The PDEs for the problem are defined as

(168)$-\Delta u = f \quad \mbox{in}\quad \Omega,$
(169)$u = g_D \quad \mbox{on} \quad \Gamma_D,$
(170)$\left[\frac{\partial u}{\partial \mathbf{n}} \right] =g_I \quad \mbox{on} \quad\Gamma,$

where $$f=-2$$, $$g_I=2$$ and

(171)$\begin{split}g_D = \begin{cases} x^2 & 0\leq x\leq \frac{1}{2}\\ (x-1)^2 & \frac{1}{2}< x\leq 1 \end{cases} .\end{split}$

The $$g_D$$ is the exact solution of (168)-(170).

The jump $$[\cdot]$$ on the interface $$\Gamma$$ is defined by

(172)$\left[\frac{\partial u}{\partial \mathbf{n}}\right]=\nabla u_1\cdot\mathbf{n}_1+\nabla u_2\cdot\mathbf{n}_2,\label{var_ex-example}$

where $$u_i$$ is the solution in $$\Omega_i$$ and the $$\mathbf{n}_i$$ is the unit normal on $$\partial\Omega_i\cap\Gamma$$.

As suggested in the original reference, this problem does not accept a strong (classical) solution but only a unique weak solution ($$g_D$$) which is shown in Fig. 78.

Note: Please be advised that, in the original paper 1, the PDE is incorrect and (168)-(170) defines the corrected PDEs for the problem.

## Variational Form¶

Since (170) suggests that the solution’s derivative is broken at interface ($$\Gamma$$) , we have to do the variational form on $$\Omega_1$$ and $$\Omega_2$$ separately.
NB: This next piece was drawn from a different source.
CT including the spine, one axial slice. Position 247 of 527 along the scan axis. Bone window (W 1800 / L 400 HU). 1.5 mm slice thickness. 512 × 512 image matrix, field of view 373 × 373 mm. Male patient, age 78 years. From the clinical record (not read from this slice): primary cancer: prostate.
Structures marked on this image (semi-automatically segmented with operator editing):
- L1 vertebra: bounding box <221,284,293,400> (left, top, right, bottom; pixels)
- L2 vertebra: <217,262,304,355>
Equations (173) and (174) show the continuous and discontinuous variational formulation for the problem above. For brevity, only the final variational forms are given here. For the detailed derivation of these formulations, see the Theory Appendix Derivation of Variational Form Example.
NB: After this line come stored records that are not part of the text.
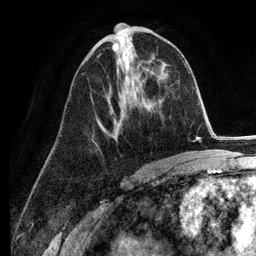
Breast MRI (dynamic contrast-enhanced), one axial slice; position 61 of 134 along the scan axis; cropped to one breast; dynamic contrast-enhanced series, time point 2 of 6 at this slice position (early post-contrast); 3 T; TE 2.8 ms, TR 7.3 ms; 1.2 mm slice thickness; 256 × 256 image matrix. Female patient.
Annotated regions visible in this slice (semi-automatically segmented with operator editing):
- enhancing-tissue mask used for the functional tumour volume (all voxels passing the contrast-enhancement thresholds inside the analysis volume; usually the tumour): bounding box [x1, y1, x2, y2] px = [96, 53, 123, 136]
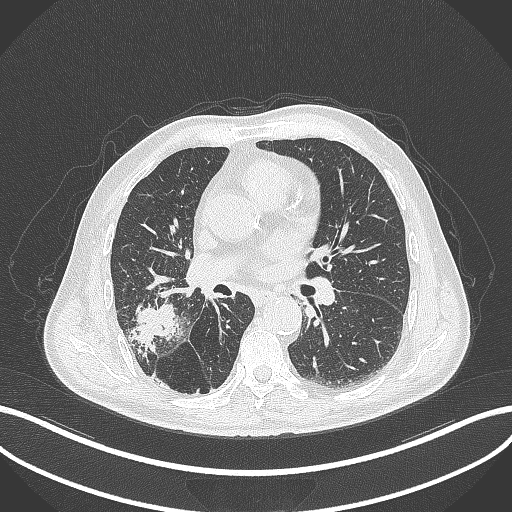
Chest CT, one axial slice; slice 220 of 429 in the series (ordered by position); 120 kVp; lung window (W 1500 / L -600 HU); 1 mm slice thickness; 512 × 512 image matrix. Patient: male, 72 years. From the clinical record (not read from this slice): clinical TNM (as recorded): T3 N2 M0.
Annotated regions visible in this slice (bounding box drawn by a radiologist):
- lung tumour (recorded histology: adenocarcinoma): bounding box [x1, y1, x2, y2] px = [122, 301, 182, 355]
Variational form for Continuous type formulation :

(173)$\int_{\Omega}(\nabla u\cdot\nabla v - fv) dx - \int_{\Gamma} g_Iv ds - \int_{\Gamma_D} \frac{\partial u}{\partial \mathbf{n}}v ds = 0$

Variational form for Discontinuous type formulation :

(174)$\sum_{i=1}^2(\nabla u_i\cdot v_i - fv_i) dx - \sum_{i=1}^2\int_{\Gamma_D}\frac{\partial u_i}{\partial \mathbf{n}} v_i ds-\int_{\Gamma}(g_I\langle v \rangle+\langle \nabla u \rangle[\![ v ]\!]) ds =0$

The following subsections show how to implement these variational forms in the Modulus.

## Continuous type formulation¶

This subsection shows how to implement the continuous type variational form (173) in Modulus. The code for this example can be found in ./dg/dg.py.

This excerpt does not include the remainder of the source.